Над солью и желчью земной. Ч. 2. Глава 18

Глава восемнадцатая

Наконец, я поставил точку в рукописи, выдохнул, и понес Любавину. Он бегло пролистал рукопись, и сказал:
– Ну, что ж, будем собирать умных людей.
– А вы, сами-то, будете читать?
– Зачем? Вот люди придут, и ты сам нам всем прочитаешь.
И с этими словами протянул мне листки обратно.
Что-то в этом жесте уловимое, что не понравилось мне, но я быстро выкинул это из головы. И все же, нужно сказать, что я ожидал от Любавина более оживленной реакции.
Умные люди собрались в кабинете Любавина через два дня. Хоть я уже имел опыт чтения перед почтенным ареопагом, все же первые строчки дались мне не без волнения, которое, впрочем, я быстро преодолел. Финал я дочитывал на эмоциональном подъеме, прямо, как сам Пушкин на легендарном лицейском экзамене.
Когда я закончил, некоторое время была тишина, а потом раздались аплодисменты. Главный отечественный Историк, с которым мы были в дружеских отношениях, несколько раз поднял вверх большой палец.
Столько благожелательная реакция несколько смутила меня, и мое лицо даже немного порозовело от смущения.
– Красна девица ты наша, – с грубоватой лаской, не сулившей ничего хорошего, отозвался Любавин.
– Это он от удовольствия, – заметил кто-то и засмеялся.
Потом Историк сказал:
– То, что мы сейчас слышали, просто великолепно. Мне и добавить нечего.
Потом повернулся ко мне: – Ты сам себя превзошел, ты понял это?
– Блестяще, блестяще, – закивал Литературовед.
– В общем, Андрей, – обратился к Любавину его самый верный друг, которого тот считал главным экспертом по Пушкину, – теперь дело за тобой: ты должен сделать из этого очередной шедевриальный спектакль!

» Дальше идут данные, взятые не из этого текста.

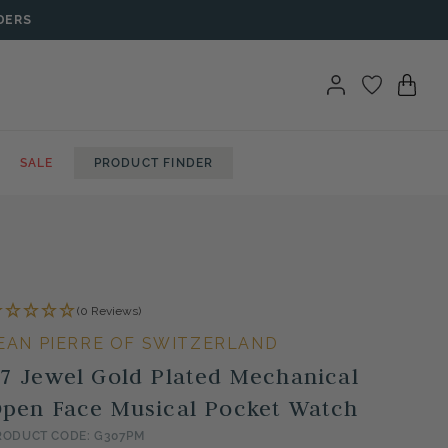
DERS
SALE
PRODUCT FINDER
(0 Reviews)
EAN PIERRE OF SWITZERLAND
7 Jewel Gold Plated Mechanical
pen Face Musical Pocket Watch
RODUCT CODE: G307PM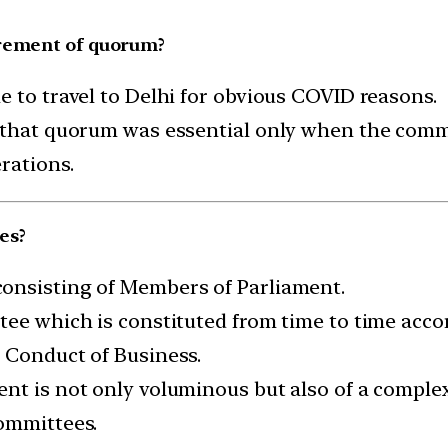
irement of quorum?
e to travel to Delhi for obvious COVID reasons.
d that quorum was essential only when the comm
rations.
es?
onsisting of Members of Parliament.
ee which is constituted from time to time accor
 Conduct of Business.
nt is not only voluminous but also of a complex 
Committees.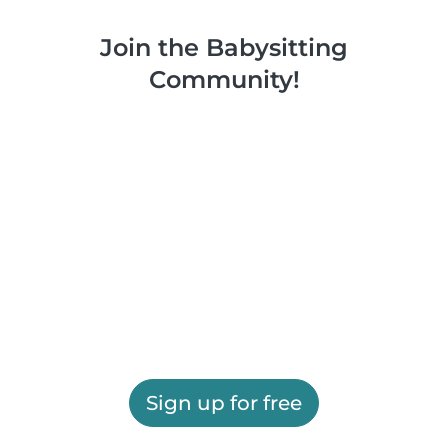
Join the Babysitting
Community!
Sign up for free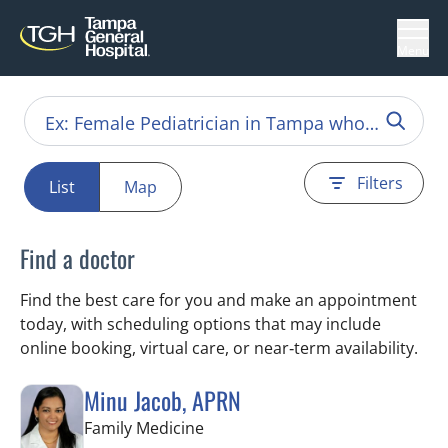
Menu
Filters
List
Map
Find a doctor
Find the best care for you and make an appointment
today, with scheduling options that may include
online booking, virtual care, or near‑term availability.
Minu Jacob, APRN
in Tampa, FL
Family Medicine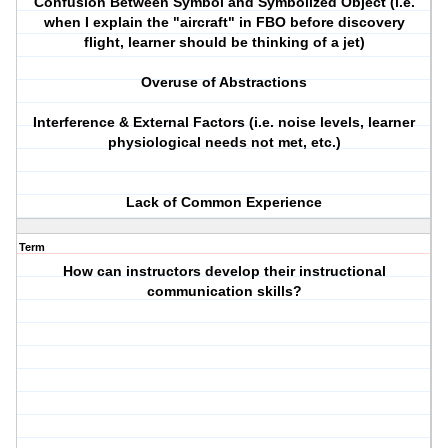
Confusion Between Symbol and Symbolized Object (i.e.
when I explain the "aircraft" in FBO before discovery
flight, learner should be thinking of a jet)
Overuse of Abstractions
Interference & External Factors (i.e. noise levels, learner
physiological needs not met, etc.)
Lack of Common Experience
Term
How can instructors develop their instructional
communication skills?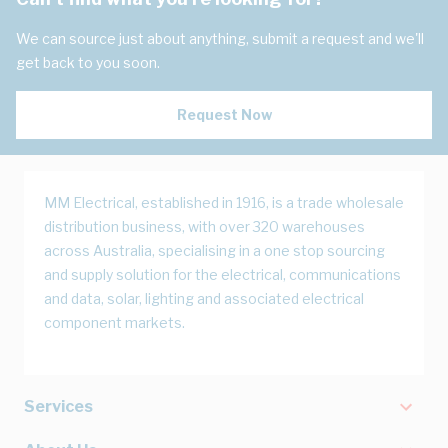
We can source just about anything, submit a request and we'll
get back to you soon.
Request Now
MM Electrical, established in 1916, is a trade wholesale
distribution business, with over 320 warehouses
across Australia, specialising in a one stop sourcing
and supply solution for the electrical, communications
and data, solar, lighting and associated electrical
component markets.
Services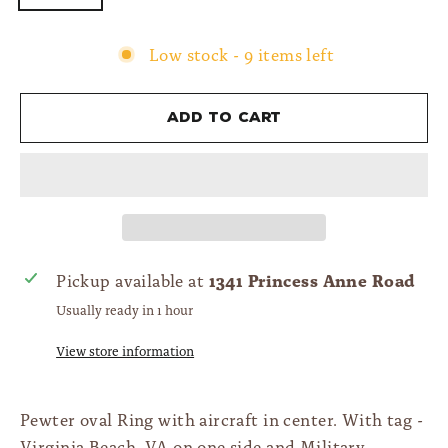
Low stock - 9 items left
Add to cart
1341 Princess Anne Road
Pickup available at
Usually ready in 1 hour
View store information
Pewter oval Ring with aircraft in center. With tag -
Virginia Beach, VA on one side and Military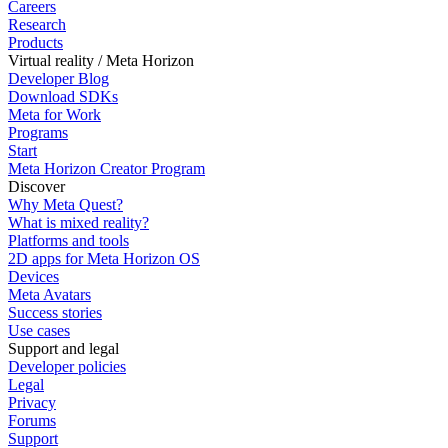
Careers
Research
Products
Virtual reality / Meta Horizon
Developer Blog
Download SDKs
Meta for Work
Programs
Start
Meta Horizon Creator Program
Discover
Why Meta Quest?
What is mixed reality?
Platforms and tools
2D apps for Meta Horizon OS
Devices
Meta Avatars
Success stories
Use cases
Support and legal
Developer policies
Legal
Privacy
Forums
Support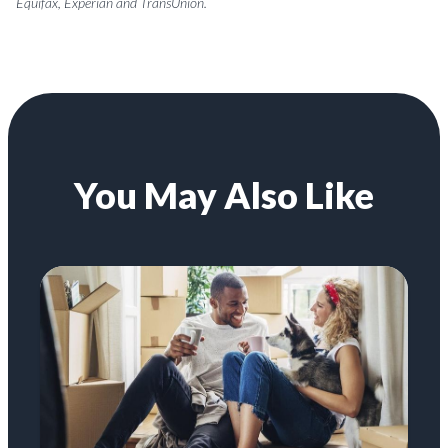
Equifax, Experian and TransUnion.
You May Also Like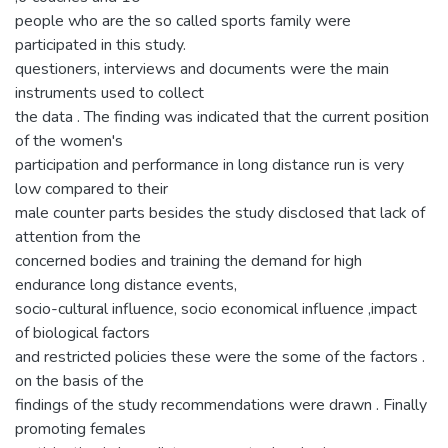
people who are the so called sports family were
participated in this study.
questioners, interviews and documents were the main
instruments used to collect
the data . The finding was indicated that the current position
of the women's
participation and performance in long distance run is very
low compared to their
male counter parts besides the study disclosed that lack of
attention from the
concerned bodies and training the demand for high
endurance long distance events,
socio-cultural influence, socio economical influence ,impact
of biological factors
and restricted policies these were the some of the factors .
on the basis of the
findings of the study recommendations were drawn . Finally
promoting females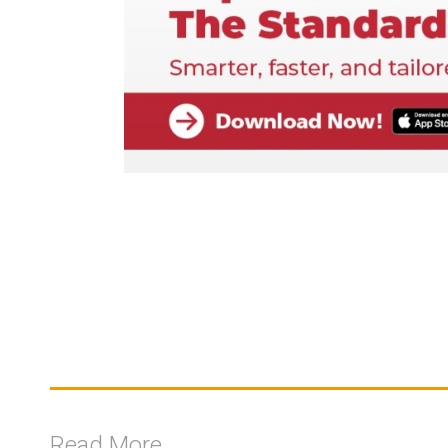
Read More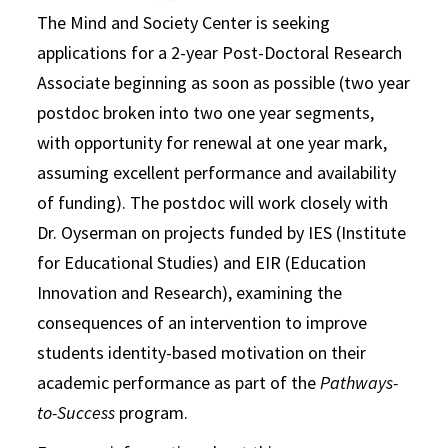
The Mind and Society Center is seeking
applications for a 2-year Post-Doctoral Research
Associate beginning as soon as possible (two year
postdoc broken into two one year segments,
with opportunity for renewal at one year mark,
assuming excellent performance and availability
of funding). The postdoc will work closely with
Dr. Oyserman on projects funded by IES (Institute
for Educational Studies) and EIR (Education
Innovation and Research), examining the
consequences of an intervention to improve
students identity-based motivation on their
academic performance as part of the
Pathways-
to-Success
program.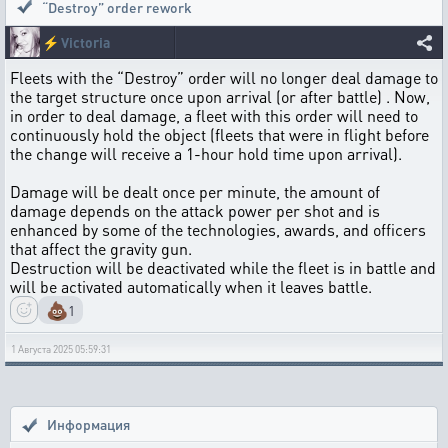
“Destroy” order rework
⚡
Victoria
Fleets with the “Destroy” order will no longer deal damage to
the target structure once upon arrival (or after battle) . Now,
in order to deal damage, a fleet with this order will need to
continuously hold the object (fleets that were in flight before
the change will receive a 1-hour hold time upon arrival).
Damage will be dealt once per minute, the amount of
damage depends on the attack power per shot and is
enhanced by some of the technologies, awards, and officers
that affect the gravity gun.
Destruction will be deactivated while the fleet is in battle and
will be activated automatically when it leaves battle.
💩
1
1 Августа 2025 05:59:31
Информация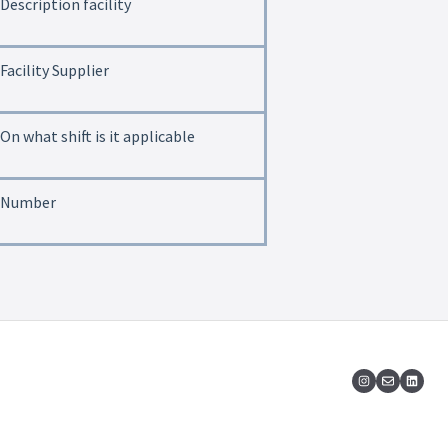
Description facility
Facility Supplier
On what shift is it applicable
Number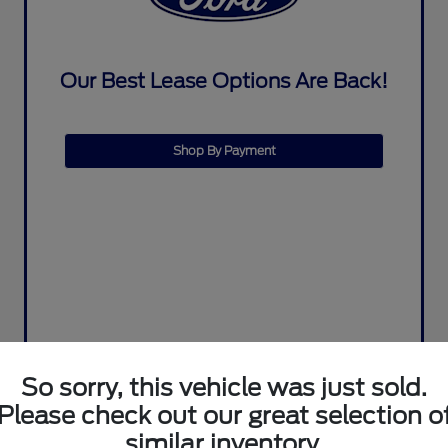
Our Best Lease Options Are Back!
Shop By Payment
So sorry, this vehicle was just sold.
Please check out our great selection o
similar inventory.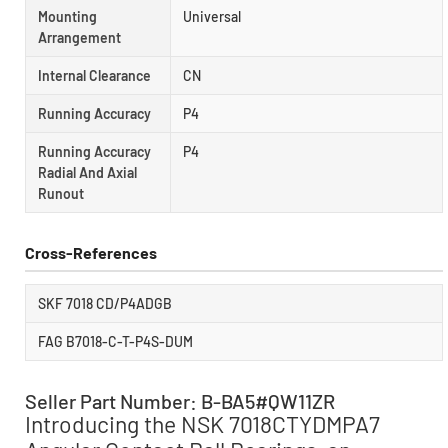
Mounting
Universal
Arrangement
Internal Clearance
CN
Running Accuracy
P4
Running Accuracy
P4
Radial And Axial
Runout
Cross-References
SKF 7018 CD/P4ADGB
FAG B7018-C-T-P4S-DUM
Seller Part Number: B-BA5#QW11ZR
Introducing the NSK 7018CTYDMPA7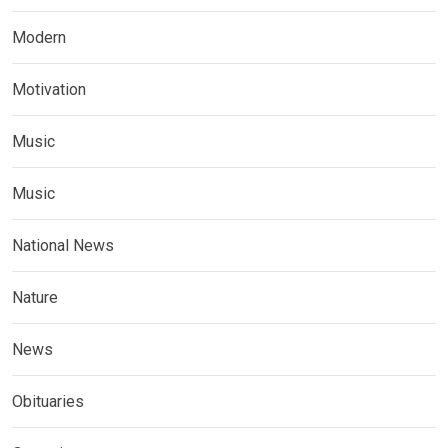
Modern
Motivation
Music
Music
National News
Nature
News
Obituaries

Евгений написал так, что я прямо завидую!
Любавин на это ничего не ответил, только пожевал губами.
– Ну? Чего ты молчишь? – продолжал Пушкинист, – скажи что-нибудь! Андрей! Ты слышишь?
– Слышу, слышу, – нехотя отозвался Андрей Ильич.
– Все понятно, – шепнул мне в ухо Историк, тоже неплохо разбиравшийся в тенетах любавинской натуры, – он-то думал, мы тебя критиковать начнем, то да се, а тут ему облом вышел! Вот ведь старый лис!
Да, все было именно так. Любавину мой столь неожиданный успех стал костью в горле.
– Ну, что ж, – произнес он глуховато, – раз такое дело, и замечаний ни у кого нет, тогда будем работать дальше. Я один знал, насколько сильно его разочарование. Он жаждал не просто дискуссии, кровавой битвы, а все прошло слишком гладко. И потому он был зол.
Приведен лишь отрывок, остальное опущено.